**TASK BRIEF:**
Copy the listing verbatim, starting with its first line and ending with the line that contains "testattavana ennen viimeistelyä.", both lines included.

Saved entries:

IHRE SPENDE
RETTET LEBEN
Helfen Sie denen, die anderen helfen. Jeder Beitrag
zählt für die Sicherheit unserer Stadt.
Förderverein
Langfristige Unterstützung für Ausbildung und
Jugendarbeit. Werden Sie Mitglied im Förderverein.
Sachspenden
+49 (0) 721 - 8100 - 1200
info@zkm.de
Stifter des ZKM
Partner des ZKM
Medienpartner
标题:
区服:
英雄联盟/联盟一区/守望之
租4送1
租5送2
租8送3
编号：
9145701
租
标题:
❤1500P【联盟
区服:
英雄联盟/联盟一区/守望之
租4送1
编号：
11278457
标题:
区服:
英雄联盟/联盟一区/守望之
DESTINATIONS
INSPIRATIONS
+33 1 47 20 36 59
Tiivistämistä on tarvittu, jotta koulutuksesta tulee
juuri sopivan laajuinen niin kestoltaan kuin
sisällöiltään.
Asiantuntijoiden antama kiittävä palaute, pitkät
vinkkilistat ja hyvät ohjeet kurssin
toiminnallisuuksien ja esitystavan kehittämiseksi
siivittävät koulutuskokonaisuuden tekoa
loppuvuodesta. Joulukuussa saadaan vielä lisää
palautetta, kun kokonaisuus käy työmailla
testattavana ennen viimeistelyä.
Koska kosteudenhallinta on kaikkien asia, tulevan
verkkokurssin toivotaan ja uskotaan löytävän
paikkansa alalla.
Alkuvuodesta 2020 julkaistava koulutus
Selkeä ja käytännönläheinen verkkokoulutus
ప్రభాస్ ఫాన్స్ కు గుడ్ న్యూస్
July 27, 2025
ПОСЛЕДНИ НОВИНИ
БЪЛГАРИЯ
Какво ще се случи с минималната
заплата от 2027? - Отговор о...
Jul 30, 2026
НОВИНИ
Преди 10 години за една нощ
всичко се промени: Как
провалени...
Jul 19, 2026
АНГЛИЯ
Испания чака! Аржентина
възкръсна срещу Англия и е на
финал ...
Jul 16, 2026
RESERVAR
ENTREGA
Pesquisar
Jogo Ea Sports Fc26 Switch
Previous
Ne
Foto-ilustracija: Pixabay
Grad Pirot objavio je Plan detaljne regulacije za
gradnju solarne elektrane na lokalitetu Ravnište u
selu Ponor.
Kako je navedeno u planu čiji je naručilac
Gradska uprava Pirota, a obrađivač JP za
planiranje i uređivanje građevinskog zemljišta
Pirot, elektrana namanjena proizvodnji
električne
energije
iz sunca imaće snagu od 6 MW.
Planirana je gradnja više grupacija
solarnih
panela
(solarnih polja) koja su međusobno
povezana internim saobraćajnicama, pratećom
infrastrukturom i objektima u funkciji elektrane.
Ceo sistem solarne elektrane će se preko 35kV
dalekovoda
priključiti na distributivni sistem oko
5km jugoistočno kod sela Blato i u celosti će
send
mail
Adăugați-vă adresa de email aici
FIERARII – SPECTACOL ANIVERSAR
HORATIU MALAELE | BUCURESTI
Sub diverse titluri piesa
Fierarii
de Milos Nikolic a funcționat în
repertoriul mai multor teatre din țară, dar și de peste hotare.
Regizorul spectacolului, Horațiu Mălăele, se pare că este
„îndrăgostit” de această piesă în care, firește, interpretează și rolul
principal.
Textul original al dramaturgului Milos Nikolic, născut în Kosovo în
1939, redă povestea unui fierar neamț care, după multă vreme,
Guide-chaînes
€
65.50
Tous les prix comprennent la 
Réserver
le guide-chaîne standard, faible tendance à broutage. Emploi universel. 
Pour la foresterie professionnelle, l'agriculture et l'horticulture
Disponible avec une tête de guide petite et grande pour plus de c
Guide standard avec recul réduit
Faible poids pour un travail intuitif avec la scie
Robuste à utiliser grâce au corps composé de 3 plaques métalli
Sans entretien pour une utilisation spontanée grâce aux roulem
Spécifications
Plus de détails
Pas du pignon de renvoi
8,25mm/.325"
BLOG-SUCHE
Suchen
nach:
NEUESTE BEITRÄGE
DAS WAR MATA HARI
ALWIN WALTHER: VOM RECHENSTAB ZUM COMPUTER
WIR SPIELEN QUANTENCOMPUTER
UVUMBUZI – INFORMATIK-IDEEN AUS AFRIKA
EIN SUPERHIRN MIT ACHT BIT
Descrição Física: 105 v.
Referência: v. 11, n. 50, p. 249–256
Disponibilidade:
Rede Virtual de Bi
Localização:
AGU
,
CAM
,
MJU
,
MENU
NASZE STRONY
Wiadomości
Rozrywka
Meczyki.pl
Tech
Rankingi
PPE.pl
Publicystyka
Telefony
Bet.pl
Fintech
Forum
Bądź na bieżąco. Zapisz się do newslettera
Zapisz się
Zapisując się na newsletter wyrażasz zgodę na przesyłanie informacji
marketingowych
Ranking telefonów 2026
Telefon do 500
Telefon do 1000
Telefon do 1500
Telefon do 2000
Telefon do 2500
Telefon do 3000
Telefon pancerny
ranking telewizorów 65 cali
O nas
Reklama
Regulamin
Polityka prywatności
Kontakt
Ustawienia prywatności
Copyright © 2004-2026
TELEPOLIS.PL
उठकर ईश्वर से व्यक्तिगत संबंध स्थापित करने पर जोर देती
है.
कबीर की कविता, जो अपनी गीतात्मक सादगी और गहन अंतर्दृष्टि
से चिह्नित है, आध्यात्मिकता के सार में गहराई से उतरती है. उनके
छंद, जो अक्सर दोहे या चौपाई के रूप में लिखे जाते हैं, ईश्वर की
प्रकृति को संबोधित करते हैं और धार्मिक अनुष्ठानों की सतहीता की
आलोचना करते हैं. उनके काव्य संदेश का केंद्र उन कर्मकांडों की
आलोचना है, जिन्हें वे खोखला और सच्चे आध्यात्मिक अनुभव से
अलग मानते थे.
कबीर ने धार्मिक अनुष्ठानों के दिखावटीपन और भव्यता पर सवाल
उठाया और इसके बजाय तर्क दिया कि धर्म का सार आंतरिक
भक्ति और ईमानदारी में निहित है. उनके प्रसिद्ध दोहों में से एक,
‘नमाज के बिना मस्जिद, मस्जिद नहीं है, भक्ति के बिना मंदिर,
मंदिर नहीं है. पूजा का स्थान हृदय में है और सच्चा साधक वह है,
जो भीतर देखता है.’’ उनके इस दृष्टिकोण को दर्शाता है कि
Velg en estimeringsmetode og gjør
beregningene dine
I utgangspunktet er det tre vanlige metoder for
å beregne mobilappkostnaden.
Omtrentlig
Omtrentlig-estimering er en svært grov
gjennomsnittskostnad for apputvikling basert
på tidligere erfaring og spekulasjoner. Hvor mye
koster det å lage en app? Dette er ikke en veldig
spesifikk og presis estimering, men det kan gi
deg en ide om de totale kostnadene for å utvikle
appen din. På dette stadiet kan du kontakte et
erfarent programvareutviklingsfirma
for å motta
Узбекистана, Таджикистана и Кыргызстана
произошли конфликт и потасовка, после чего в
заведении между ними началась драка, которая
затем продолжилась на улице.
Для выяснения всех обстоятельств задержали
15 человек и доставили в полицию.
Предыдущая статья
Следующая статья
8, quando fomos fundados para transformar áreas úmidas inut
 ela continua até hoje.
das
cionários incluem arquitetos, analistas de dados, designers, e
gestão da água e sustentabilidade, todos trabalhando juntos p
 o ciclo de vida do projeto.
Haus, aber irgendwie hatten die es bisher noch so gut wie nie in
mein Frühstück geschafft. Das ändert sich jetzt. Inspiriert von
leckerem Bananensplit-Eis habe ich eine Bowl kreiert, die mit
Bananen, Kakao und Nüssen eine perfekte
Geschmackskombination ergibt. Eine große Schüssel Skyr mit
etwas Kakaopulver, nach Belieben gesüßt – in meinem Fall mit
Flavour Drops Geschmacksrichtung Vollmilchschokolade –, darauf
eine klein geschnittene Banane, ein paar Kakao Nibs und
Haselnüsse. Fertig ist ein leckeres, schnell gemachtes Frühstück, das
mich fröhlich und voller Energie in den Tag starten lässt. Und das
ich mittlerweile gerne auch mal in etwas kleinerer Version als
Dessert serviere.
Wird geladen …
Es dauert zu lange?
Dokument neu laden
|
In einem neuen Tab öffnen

**WORKED SOLUTION:**
IHRE SPENDE
RETTET LEBEN
Helfen Sie denen, die anderen helfen. Jeder Beitrag
zählt für die Sicherheit unserer Stadt.
Förderverein
Langfristige Unterstützung für Ausbildung und
Jugendarbeit. Werden Sie Mitglied im Förderverein.
Sachspenden
+49 (0) 721 - 8100 - 1200
info@zkm.de
Stifter des ZKM
Partner des ZKM
Medienpartner
标题:
区服:
英雄联盟/联盟一区/守望之
租4送1
租5送2
租8送3
编号：
9145701
租
标题:
❤1500P【联盟
区服:
英雄联盟/联盟一区/守望之
租4送1
编号：
11278457
标题:
区服:
英雄联盟/联盟一区/守望之
DESTINATIONS
INSPIRATIONS
+33 1 47 20 36 59
Tiivistämistä on tarvittu, jotta koulutuksesta tulee
juuri sopivan laajuinen niin kestoltaan kuin
sisällöiltään.
Asiantuntijoiden antama kiittävä palaute, pitkät
vinkkilistat ja hyvät ohjeet kurssin
toiminnallisuuksien ja esitystavan kehittämiseksi
siivittävät koulutuskokonaisuuden tekoa
loppuvuodesta. Joulukuussa saadaan vielä lisää
palautetta, kun kokonaisuus käy työmailla
testattavana ennen viimeistelyä.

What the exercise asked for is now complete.